Locate users with highest SpamAssassin executions

  1. Login to your server via SSH as the root user.
  2. Run the following command:

    grep "SpamAssassin as" /var/log/exim_mainlog | awk -F"SpamAssassin as " '{print $2}' | awk '{print $1}' | sort | uniq -c | sort -n

    Code breakdown:

    grep "SpamAssassin as" /var/log/exim_mainlog Locate mentions of SpamAssassin in the Exim mail log.
    awk -F"SpamAssassin as " '{print $2}' | awk '{print $1}' Use the awk command with the Field seperator set to SpamAssassin as and print out the 2nd set of data following that.

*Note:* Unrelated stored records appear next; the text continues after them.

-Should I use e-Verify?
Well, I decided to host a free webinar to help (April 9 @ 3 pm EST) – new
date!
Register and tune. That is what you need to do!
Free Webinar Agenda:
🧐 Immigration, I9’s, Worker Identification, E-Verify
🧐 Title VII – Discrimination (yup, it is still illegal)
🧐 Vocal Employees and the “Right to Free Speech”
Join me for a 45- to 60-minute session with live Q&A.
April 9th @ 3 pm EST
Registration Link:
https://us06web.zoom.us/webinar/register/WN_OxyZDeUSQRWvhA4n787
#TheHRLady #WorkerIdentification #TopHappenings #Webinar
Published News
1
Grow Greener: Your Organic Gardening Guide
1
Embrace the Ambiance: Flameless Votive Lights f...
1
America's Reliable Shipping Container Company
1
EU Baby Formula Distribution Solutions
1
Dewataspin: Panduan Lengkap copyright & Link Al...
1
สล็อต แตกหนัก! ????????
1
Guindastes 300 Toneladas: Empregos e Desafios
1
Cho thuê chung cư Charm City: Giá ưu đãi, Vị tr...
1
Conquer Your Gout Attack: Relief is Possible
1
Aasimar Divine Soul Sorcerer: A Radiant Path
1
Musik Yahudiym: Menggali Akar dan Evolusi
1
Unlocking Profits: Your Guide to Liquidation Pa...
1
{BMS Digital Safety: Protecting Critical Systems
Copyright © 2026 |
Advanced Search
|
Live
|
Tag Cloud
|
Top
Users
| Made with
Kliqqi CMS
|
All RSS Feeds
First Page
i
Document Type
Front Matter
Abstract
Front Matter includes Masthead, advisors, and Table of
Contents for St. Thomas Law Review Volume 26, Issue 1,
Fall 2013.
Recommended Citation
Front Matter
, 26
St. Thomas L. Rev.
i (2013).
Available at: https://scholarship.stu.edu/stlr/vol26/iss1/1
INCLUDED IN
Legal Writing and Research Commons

Then use awk again to only print out the first column of data (usernames).
    sort | uniq -c | sort -n Sort the users by name, then uniquely count them, and finally sort them numerically by lowest to highest.

    You should get back something like:

    3783 unserna1
    4339 userna6
    5111 userna3
    6588 userna5

    So now we know that the userna5 user has had SpamAssassin run on at least 6,588 emails.

  3. Now we can take a look to see how often this user is having to have SpamAssassin scan messages with the following command:

    grep "SpamAssassin as userna5" /var/log/exim_mainlog | sed -e 's#-# #g' -e 's#:# #g' | awk '{print $1"-"$2"-"$3,$4}' | uniq -c

    Code breakdown:

    grep "SpamAssassin as userna5" /var/log/exim_mainlog Locate mentions of SpamAssassin in the Exim mail log for the user userna5 who had the highest amount of messages.
    sed -e 's#-# #g' -e 's#:# #g' Use the sed command to replace the hyphens - and the colons : that appear in the time stamps for the Exim mail log.
    awk '{print $1"-"$2"-"$3,$4}' Use the awk command to print out the dates and just the hour column.
    uniq -c Uniquely count up the time stamps, to see how many times SpamAssassin had to run each hour.

    You should get back something like:

    15 2013-01-16 00
    25 2013-01-16 01
    28 2013-01-16 02
    31 2013-01-16 03
    32 2013-01-16 04
    26 2013-01-16 05
    40 2013-01-16 06
    70 2013-01-16 07
    126 2013-01-16 08
    117 2013-01-16 09
    154 2013-01-16 10
    183 2013-01-16 11
    186 2013-01-16 12
    155 2013-01-16 13
    128 2013-01-16 14
    145 2013-01-16 15
    69 2013-01-16 16

    So that's about 1,530 times that SpamAssassin had to run today for that one user, and you can see that during some hours it had to run as many as 186 times.

You should now know how to locate users on your server that have high levels of SpamAssassin activity. You can disable SpamAssassin for these users if their usage is affecting your other users and request for them to use their own local mail filtering, or a 3rd party spam filtering service.